2017-10-05bloomberg.com

.. while there's no question the collateralized mortgage obligation, or CMO, hasn't even flirted with a comeback, the same cannot be said of its cousin, the collateralized loan obligation. In September, CLO issuance volumes surpassed $82 billion, well past the $75 billion high end of what analysts had been forecasting for the full year. Volumes are running at twice last year's pace and could easily surpass 2007's record $89 billion level.

...

The one thing that has not changed since the crisis is the appeal these structures hold for investors. Credit-rating companies magically convert individual junk-rated loans into AAA-rated securities in their post-securitized newly bundled form. This parallel has left some industry watchers weary even as new CLO products open to small investors hit the market. Some managers have even contrived funds that allow mom-and-pop investors to gain exposure to private equity funds that have typically been open only to institutional and other qualified investors.

------------------------------------------------

Brief:
Please continue the article about collateralized loan obligations, starting right after its last sentence.

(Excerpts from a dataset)
------------------------------------------------

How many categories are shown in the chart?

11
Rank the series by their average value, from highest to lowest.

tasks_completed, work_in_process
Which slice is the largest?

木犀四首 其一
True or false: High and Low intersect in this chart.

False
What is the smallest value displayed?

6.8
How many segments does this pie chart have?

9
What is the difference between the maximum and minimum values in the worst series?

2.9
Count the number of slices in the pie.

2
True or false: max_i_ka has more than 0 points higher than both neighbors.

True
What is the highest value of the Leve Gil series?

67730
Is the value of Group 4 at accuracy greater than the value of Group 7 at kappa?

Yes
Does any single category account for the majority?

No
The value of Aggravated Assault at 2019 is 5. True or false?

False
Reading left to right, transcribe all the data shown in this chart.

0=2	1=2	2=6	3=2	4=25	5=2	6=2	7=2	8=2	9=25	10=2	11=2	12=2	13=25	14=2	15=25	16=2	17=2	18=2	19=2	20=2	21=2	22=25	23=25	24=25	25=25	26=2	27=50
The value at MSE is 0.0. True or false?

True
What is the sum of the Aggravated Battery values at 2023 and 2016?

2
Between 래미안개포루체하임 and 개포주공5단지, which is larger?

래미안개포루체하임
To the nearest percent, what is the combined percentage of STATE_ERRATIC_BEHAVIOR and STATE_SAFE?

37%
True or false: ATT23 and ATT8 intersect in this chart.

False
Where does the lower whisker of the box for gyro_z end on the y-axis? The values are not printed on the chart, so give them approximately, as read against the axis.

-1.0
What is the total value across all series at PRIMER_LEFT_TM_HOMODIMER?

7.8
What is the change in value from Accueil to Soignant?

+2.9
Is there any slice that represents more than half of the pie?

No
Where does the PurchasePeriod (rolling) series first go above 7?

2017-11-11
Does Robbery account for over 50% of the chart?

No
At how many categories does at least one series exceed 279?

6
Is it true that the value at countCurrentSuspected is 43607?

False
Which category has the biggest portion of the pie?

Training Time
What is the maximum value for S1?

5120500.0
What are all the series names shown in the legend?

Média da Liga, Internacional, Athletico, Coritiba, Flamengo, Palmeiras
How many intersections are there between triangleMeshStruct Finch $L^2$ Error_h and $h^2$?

------------------------------------------------

Answer box:
Retail investors are not alone. Public pensions have also been piling into illiquid credit funds to offset the income their portfolios cannot generate against a backdrop of near-record low yields in safer bonds. Canaccord Genuity's Brian Reynolds tallied $25 billion in fresh allocations on pensions' part in the past 12 weeks alone.

...

Are pension fund managers and small investors to be drawn and quartered for taking on undue risks at this late stage in the credit cycle, even in the face of a record number of records? As has been the case for the better part of two decades, safer alternatives simply don't pay, so what's an investor to do?

Yeah, well, at least we avoided "subprime"!! History only repeats, it's not like it rhymes, or anything!